*** Página ***
Por esta razão, imaginar a caridade, organizar a proximidade e investir na
formação são os ensinamentos atuais que nos vêm de São Vicente. Mas seu exemplo
nos encoraja ao mesmo tempo a dar espaço e tempo aos pobres, aos novos pobres
do nosso tempo, aos demasiados pobres de hoje, a fazer nossos seus pensamentos
e suas dificuldades. O cristianismo sem contato com aquele que sofre se torna
um cristianismo desencarnado, incapaz de tocar a carne de Cristo. Encontrar os
pobres, preferir os pobres, dar voz aos pobres a fim de que sua presença não
seja reduzida ao silêncio pela cultura do transitório. Espero sinceramente que
a celebração do Dia mundial dos Pobres de 19 de novembro próximo nos ajude em nossa
“vocação a seguir Jesus pobre”, tornando “cada
vez mais e melhor sinal concreto da caridade de Cristo pelos últimos e os mais
carenciados” e reagindo “à cultura do
descarte e do desperdício” (Mensagem para o 1º Dia Mundial dos Pobres “Não amemos com palavras, mas
com obras”, 13 de junho de 2017).
*** Amostra de dados ***
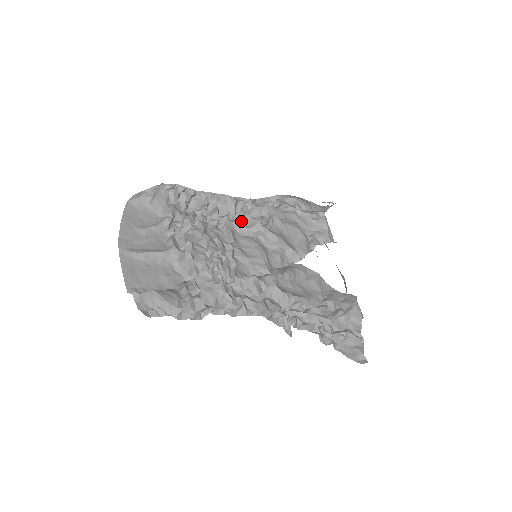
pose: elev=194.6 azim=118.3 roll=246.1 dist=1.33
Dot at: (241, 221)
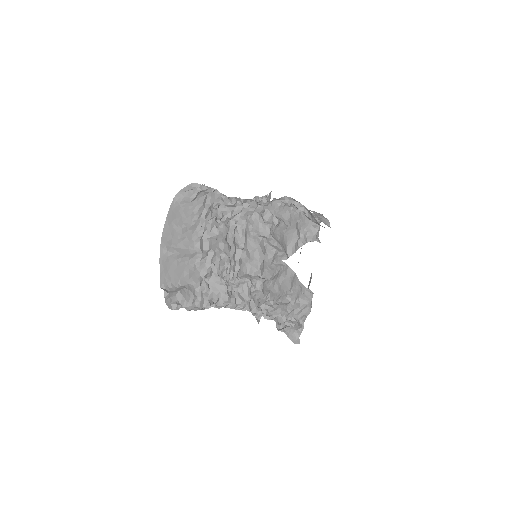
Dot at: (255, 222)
***
→ **Exercício curto**
Dê a continuação do texto sobre São Vicente e os pobres, começando logo após a última frase.

→ **Resposta à tarefa**
Peço
para a Igreja e para vós a graça de encontrar no irmão faminto, sedento,
estrangeiro, despojado de suas vestes e de sua dignidade, doente e preso, ou
ainda, indeciso, ignorante, obstinado no pecado, afligido, grosseiro,
mal-humorado e importuno, o Senhor Jesus; de encontrar nas feridas gloriosas de
Jesus, a força da caridade, a felicidade do grão que, morrendo, gera vida, a
fecundidade da rocha de onde jorra a água, a alegria de sair de si e de ir ao
mundo, sem nostalgia do passado, mas com a confiança em Deus, criativos diante dos
desafios de hoje e do amanhã, pois, como dizia São Vicente, “o amor é inventivo
ao infinito”.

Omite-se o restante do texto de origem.